SPRINGFIELD – Illinois laboratories processed more than 40,000 COVID-19 tests for the fourth time this month Thursday.
The total of 44,330 specimens now brings the number of cases in Illinois to 2,432,523. Of the tests processed Wednesday, 1,532 were positive.
There were 19 additional coronavirus-related deaths reported by state officials Thursday, including a two Winnebago County women, one in her 60s and one in her 90s.
Cook County accounted for 13 of the state’s new fatalities. Deaths reported there include a woman in her 60s, three women in their70s, a man in his 70s, four women in their 80s, and four women in their 90s. New deaths were also reported in DuPage County. (three females, 90s, one female; 100+).
Since the coronavirus outbreak was deemed a pandemic in March, there have been 168,457 positive and presumptive cases, of COVID-19 in Illinois, including 7,385 deaths. Cases have been reported in all 102 counties in.
The preliminary seven-day statewide positivity rate based of total tests from July 17 to July 23 is 3.4%.
As of Thursday night, 1,471 people in Illinois were reported to be in the hospital with COVID-19. Of those, 325 patients were in the ICU and 115 patients with COVID-19 were on ventilators.
Following guidance from the Centers for Disease Control and Prevention, IDPH is now reporting both confirmed and probable cases and deaths.
The last time Illinois topped 40,000 daily tests was July 18, when labs processes 46,009 specimens, the highest number to date. The state also reported 43,692 tests on July 17 and 43,006 July 16.
Meanwhile, four Illinois counties have reached what the IDPH has designated as “warning levels” two or more COVID-19 risk indicators that measure the amount of COVID-19 increase were reached.
Counties currently reported at that warning level are Adams, LaSalle, Peoria, and Randolph. Officials say the counties saw outbreaks associated with businesses with “risky” behavior. Following is an overview of what experts say is likely causing increase in cases in the four counties.
Adams County: Larger social events, health care exposure, travel to hotspots including those in neighboring Missouri and Iowa, places of worship, and youth sports.
LaSalle County: Large family and social gatherings, increase in cases among people younger than 29, younger people visiting bars and attending larger social events, and inconsistencies with masking requirements.
Peoria County: Increases in cases among people younger than 29, large gatherings including Fourth of July parties, and people traveling to Florida, Iowa, Texas, and Wisconsin.
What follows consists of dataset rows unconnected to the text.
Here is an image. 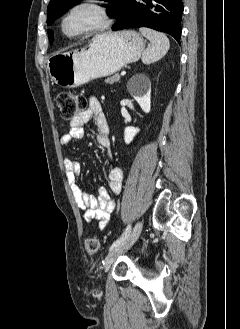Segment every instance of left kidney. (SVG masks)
<instances>
[{
  "mask_svg": "<svg viewBox=\"0 0 240 329\" xmlns=\"http://www.w3.org/2000/svg\"><path fill=\"white\" fill-rule=\"evenodd\" d=\"M140 82L141 88H136L135 83ZM128 91L138 102L139 106L145 113L151 110V83L145 74L134 75L127 85ZM139 132L137 127H126L124 130V141L130 144Z\"/></svg>",
  "mask_w": 240,
  "mask_h": 329,
  "instance_id": "left-kidney-1",
  "label": "left kidney"
}]
</instances>
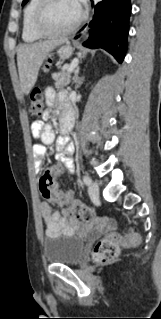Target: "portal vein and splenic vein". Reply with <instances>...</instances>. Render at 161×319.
I'll return each mask as SVG.
<instances>
[{
    "label": "portal vein and splenic vein",
    "instance_id": "1",
    "mask_svg": "<svg viewBox=\"0 0 161 319\" xmlns=\"http://www.w3.org/2000/svg\"><path fill=\"white\" fill-rule=\"evenodd\" d=\"M78 65V59H74L71 63V65L69 66L68 71H73Z\"/></svg>",
    "mask_w": 161,
    "mask_h": 319
}]
</instances>
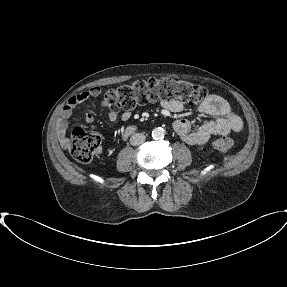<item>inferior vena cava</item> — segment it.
Listing matches in <instances>:
<instances>
[{
  "mask_svg": "<svg viewBox=\"0 0 287 287\" xmlns=\"http://www.w3.org/2000/svg\"><path fill=\"white\" fill-rule=\"evenodd\" d=\"M146 136L143 133H135L130 138V143L133 146L141 145L145 142Z\"/></svg>",
  "mask_w": 287,
  "mask_h": 287,
  "instance_id": "1",
  "label": "inferior vena cava"
}]
</instances>
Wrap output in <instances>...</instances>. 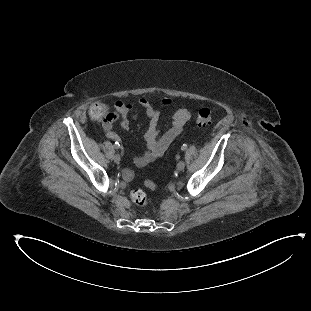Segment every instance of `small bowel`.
<instances>
[{
  "label": "small bowel",
  "mask_w": 311,
  "mask_h": 311,
  "mask_svg": "<svg viewBox=\"0 0 311 311\" xmlns=\"http://www.w3.org/2000/svg\"><path fill=\"white\" fill-rule=\"evenodd\" d=\"M164 106L171 105L170 100H163ZM139 107L145 112L148 118V127L145 132V150L133 157V162L137 167H145L149 163L159 159L168 149L173 140L183 131L189 119V112L180 108L173 115L168 128L164 132L159 130L160 112L154 104L147 98L138 101ZM118 118L121 119L122 130H128L131 125V113L134 105L131 101L117 100L113 104ZM104 131L108 138L118 140L119 135L112 131V125H104Z\"/></svg>",
  "instance_id": "1"
}]
</instances>
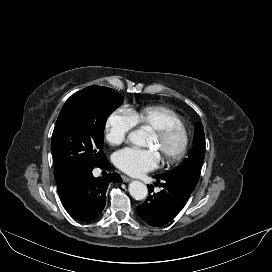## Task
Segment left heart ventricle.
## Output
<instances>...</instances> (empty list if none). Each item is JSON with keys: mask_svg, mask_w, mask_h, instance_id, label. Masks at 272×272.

Randolph County: Congregate settings, numerous bars not complying with distancing and masking, a large party with more than 200 people, and among households.
IDPH uses numerous indicators when determining if a county is experiencing stable COVID-19 activity, or if there are warning signs of increased COVID-19 risk in the county.
New cases per 100,000 people: If there are 50 or more new cases per 100,000 people in the county, this triggers a warning.
Number of deaths: This metric indicates a warning when the number of deaths increases more than 20% for two consecutive weeks.
Weekly test positivity: This metric indicates a warning when the 7-day test positivity rate rises above 8%.
ICU availability: If there are fewer than 20% of intensive care units available in the region, this triggers a warning.
Weekly emergency room visits: This metric indicates a warning when the weekly percent of COVID-19-like-illness emergency department visits increase by more than 20% for two consecutive weeks.
Weekly hospital admissions: A warning is triggered when the weekly number of hospital admissions for COVID-19-like-illness increases by more than 20% for two consecutive weeks.
Testing performance: This metric is used to provide context and indicate if more testing is needed in the county.
Clusters: This metric looks at the percent of COVID-19 cases associated with clusters or outbreaks and is used to understand large increase in cases.
Metrics are intended to be used for local level awareness to help local leaders, businesses, local health departments, and the public make informed decisions about personal and family gatherings, as well as what activities they choose to do. Metrics are updated weekly, from Saturday to Saturday of the prior seven-day period.